SET OF TASKS
1 – In the text on copulas, what range of values may the parameter α take in the bivariate Farlie–Gumbel–Morgenstern copula?
2 – Extend the text on copulas, beginning after its final sentence.

Theorem³: Let F be an n-dimensional d.f. with continuous margins F₁,…, F_n. Then it has the following unique copula representation:

$F(x_1,\dots ,x_n)=C(F_1\left(x_1\right),\dots ,F_n\left(x_n\right)).(1)$

From Sklar’s Theorem we see that, for continuous multivariate distribution functions, the univariate margins and the multivariate dependence structure can be separated. The dependence structure can be represented by a proper copula function. Moreover, the following corollary is attained from (1).

Corollary: Let F be an n-dimensional d.f. with continous margins F₁,…, F_nand copula C (satisfying(1)). Then, for anyu = (u₁,…, u_n) in [0, 1]ⁿ:

$C(u_1,\dots ,u_n)=F\left(F_1^{-1}\left(u_1\right),\dots ,F_n^{-1}\left(u_n\right)\right),(2)$

where F_i⁻¹is the generalized inverse of F_i.

A trivial example is the copula of independent random variables (the product copula). It takes the following form:

$C_{ind}(u_1,\dots ,u_n)=u_1\cdot \dots \cdot u_n.$

Another example is the Farlie–Gumbel–Morgenstern (FGM) copula, which in the bivariate case is defined by:

$C(u_1,u_2)=u_1{u}_2\left[1+\alpha (1-u_1)(1-u_2)\right],-1\le \alpha \le 1.$

Elliptical Copulas

The class of elliptical distributions provides useful examples of multivariate distributions because they share many of the tractable properties of the multivariate normal distribution. Furthermore, they allow modeling multivariate extreme events and forms of non-normal dependencies. Elliptical copulas are simply the copulas of elliptical distributions. Simulation from elliptical distributions is easy to perform. Therefore, as a consequence of Sklar’s Theorem⁴, the simulation of elliptical copulas is also easy.

Normal Copula

The Gaussian (or normal) copula is the copula of the multivariate normal distribution. The random vector X = (X₁, …, X_n) is multivariate normal iff:

(1) The univariate margins F₁, …, F_n are Gaussians;

(2) The dependence structure among the margins is described by a unique copula function C (the normal copula) such that⁵:

$C_R^{Ga}(u_1,\dots ,u_n)={\Phi }_R\left({\phi }^{-1}\left(u_1\right),\dots ,{\phi }^{-1}\left(u_n\right)\right),(3)$

where ${\Phi }_R$ is the standard multivariate normal d.f. with linear correlation matrix R and ${\phi }^{-1}$ is the inverse of the standard univariate Gaussian d.f.

DATA EXTRACT
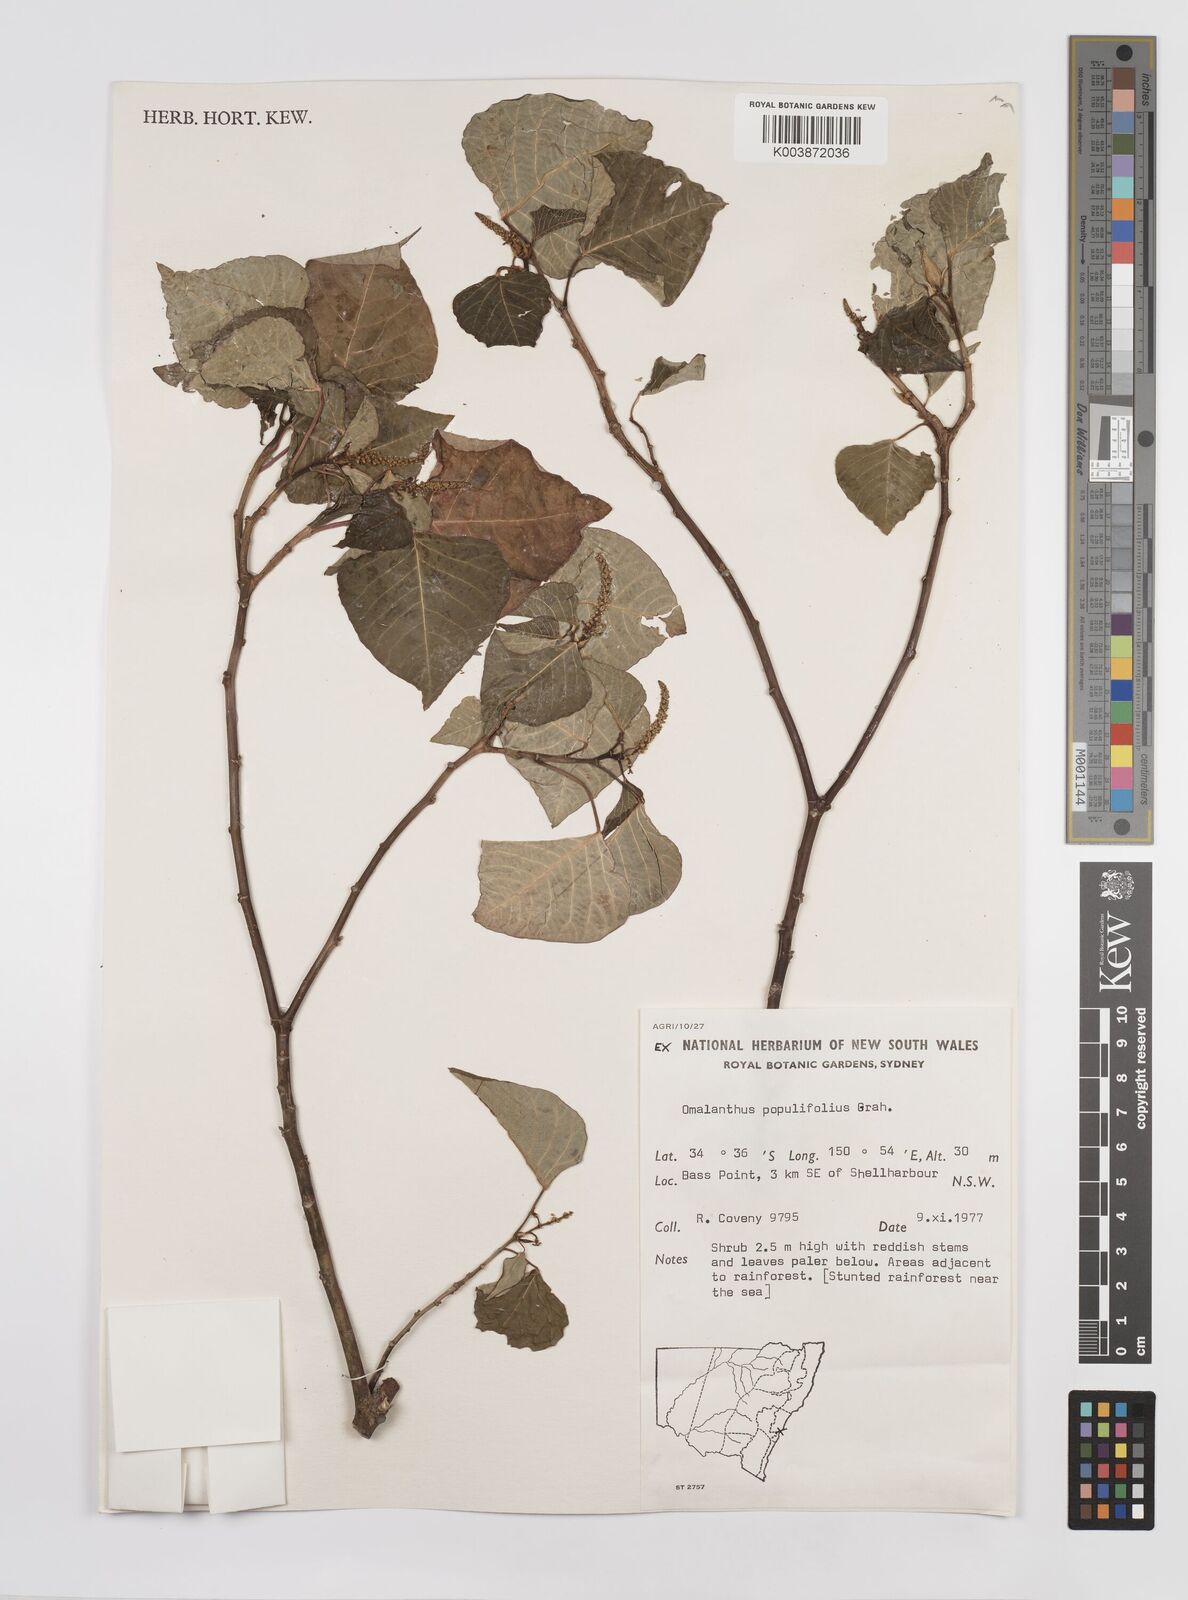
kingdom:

OUTPUTS BY TASK
1 – α may take any value from −1 to 1 inclusive.

2 –
If n = 2, Eq. 3 can be written as:

$C_R^{Ga}(u,v)={\displaystyle \underset{-\infty }{\overset{{\phi }^{-1}\left(u\right)}{\int }}{\displaystyle \underset{-\infty }{\overset{{\phi }^{-1}\left(v\right)}{\int }}\frac{1}{2\pi {(1-R_{12}^2)}^{1/2}}\exp \left\{-\frac{s^2-2R_{12}st+t^2}{2(1-R_{12}^2)}\right\}\text{d}s\text{d}t}},$

where R₁₂ is simply the linear correlation coefficient between the two random variables.

t-Student Copula

The copula of the multivariate t-Student distribution is the t-Student copula. Let X be a vector with an n-variate t-Student distribution with $\nu$ degrees of freedom, mean vector $\mathbf{\mu }$ (for $\nu >1$), and covariance matrix $\frac{\nu }{\nu -2}\Sigma$ (for $\nu >2$)⁶. It can be represented in the following way:

$\mathbf{X}\stackrel{\mathbf{d}}{=}\mathbf{\mu }+\frac{\sqrt{\nu }}{\sqrt{S}}\mathbf{Z},(4)$

where $\mathbf{\mu }\in R^n$S∼${\chi }_{\nu }^2$ and the random vector Z∼$N_n(\mathbf{0},\Sigma )$ are independent.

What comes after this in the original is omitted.